Cr Guy said the stallholders had a significant emotional and financial commitment to the Cargo Shed.
Deputy Mayor David Stewart said the situation where the council had to choose between Creative Tauranga and the stallholders was "unfortunate, to say the least".
"If we go down this road, does it mean we don't have faith in Creative Tauranga?" he asked.
Cr Stewart questioned where it would all end if the council backed the stallholder splinter group at the expense of the council-funded umbrella organisation. His attempt last month to mediate a solution had resulted in a letter that was "quite blunt", the stallholders had taken umbrage and the whole thing blew apart.

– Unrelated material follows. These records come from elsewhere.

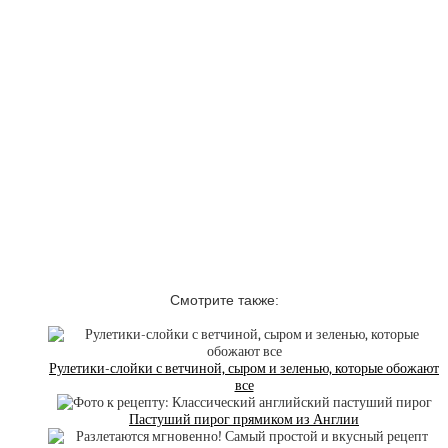
Смотрите также:
Рулетики-слойки с ветчиной, сыром и зеленью, которые обожают
все
Пастуший пирог прямиком из Англии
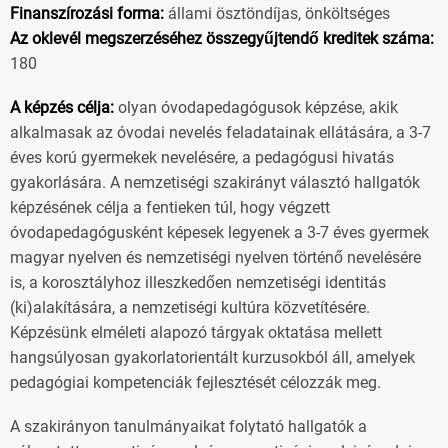
Finanszírozási forma:
állami ösztöndíjas, önköltséges
Az oklevél megszerzéséhez összegyűjtendő kreditek száma:
180
A képzés célja:
olyan óvodapedagógusok képzése, akik
alkalmasak az óvodai nevelés feladatainak ellátására, a 3-7
éves korú gyermekek nevelésére, a pedagógusi hivatás
gyakorlására. A nemzetiségi szakirányt választó hallgatók
képzésének célja a fentieken túl, hogy végzett
óvodapedagógusként képesek legyenek a 3-7 éves gyermek
magyar nyelven és nemzetiségi nyelven történő nevelésére
is, a korosztályhoz illeszkedően nemzetiségi identitás
(ki)alakítására, a nemzetiségi kultúra közvetítésére.
Képzésünk elméleti alapozó tárgyak oktatása mellett
hangsúlyosan gyakorlatorientált kurzusokból áll, amelyek
pedagógiai kompetenciák fejlesztését célozzák meg.
A szakirányon tanulmányaikat folytató hallgatók a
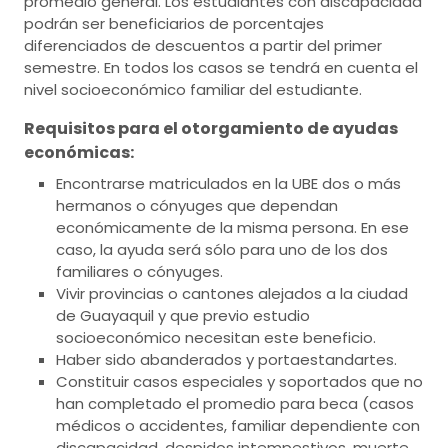
promedio general. Los estudiantes con discapacidad
podrán ser beneficiarios de porcentajes
diferenciados de descuentos a partir del primer
semestre. En todos los casos se tendrá en cuenta el
nivel socioeconómico familiar del estudiante.
Requisitos para el otorgamiento de ayudas
económicas:
Encontrarse matriculados en la UBE dos o más
hermanos o cónyuges que dependan
económicamente de la misma persona. En ese
caso, la ayuda será sólo para uno de los dos
familiares o cónyuges.
Vivir provincias o cantones alejados a la ciudad
de Guayaquil y que previo estudio
socioeconómico necesitan este beneficio.
Haber sido abanderados y portaestandartes.
Constituir casos especiales y soportados que no
han completado el promedio para beca (casos
médicos o accidentes, familiar dependiente con
discapacidad, despidos intempestivos, muerte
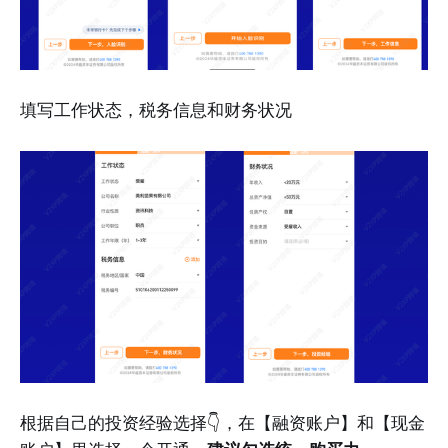
填写工作状态，税务信息和财务状况
根据自己的投资经验选择👇，在【融资账户】和【现金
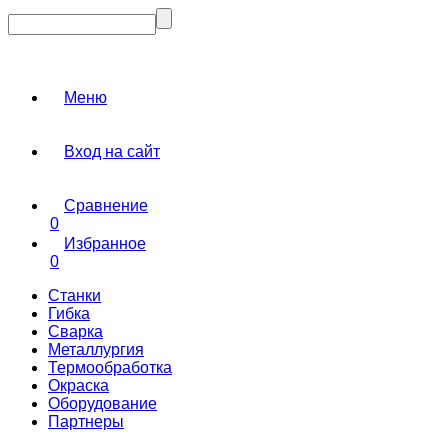
Меню
Вход на сайт
Сравнение
0
Избранное
0
Станки
Гибка
Сварка
Металлургия
Термообработка
Окраска
Оборудование
Партнеры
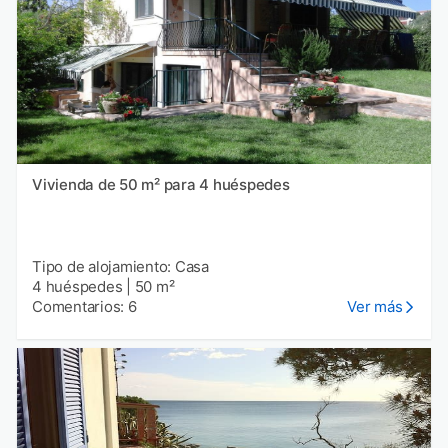
Vivienda de 50 m² para 4 huéspedes
Tipo de alojamiento: Casa
4 huéspedes
|
50 m²
Comentarios: 6
Ver más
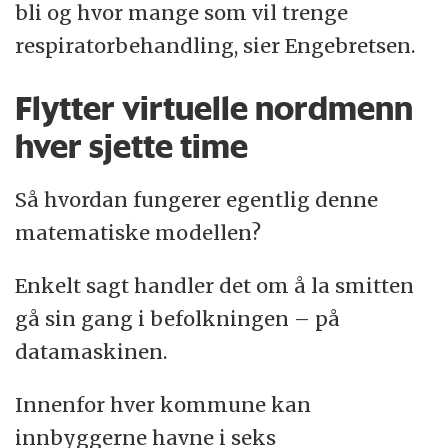
bli og hvor mange som vil trenge
respiratorbehandling, sier Engebretsen.
Flytter virtuelle nordmenn
hver sjette time
Så hvordan fungerer egentlig denne
matematiske modellen?
Enkelt sagt handler det om å la smitten
gå sin gang i befolkningen – på
datamaskinen.
Innenfor hver kommune kan
innbyggerne havne i seks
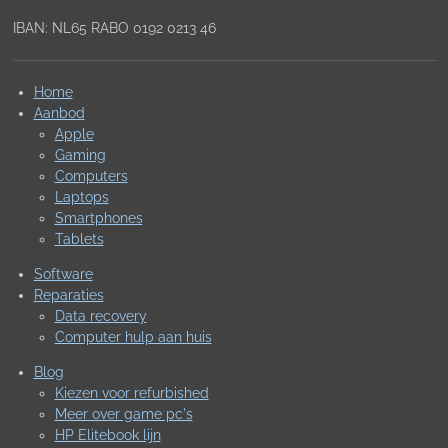
IBAN: NL65 RABO 0192 0213 46
Home
Aanbod
Apple
Gaming
Computers
Laptops
Smartphones
Tablets
Software
Reparaties
Data recovery
Computer hulp aan huis
Blog
Kiezen voor refurbished
Meer over game pc's
HP Elitebook lijn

Mayor Stuart Crosby said the issue had been blown out of proportion, in terms of the Cargo Shed artists being a small part of Tauranga's total arts sector. He told the Bay of Plenty Times afterwards there was no doubt Creative Tauranga could have handled it better and had ended up paying the penalty.
The gulf between the trust and the stallholders was summed up by trust chairman Grant Sowter's response to a question about whether there had been a vacuum between the two organisations. "I received the full correspondence file and everything that could have been done was done."
However, the stallholders insisted yesterday they had not been consulted on the changes. Stallholders spokeswoman Kathy Sass said the decision was a "huge relief".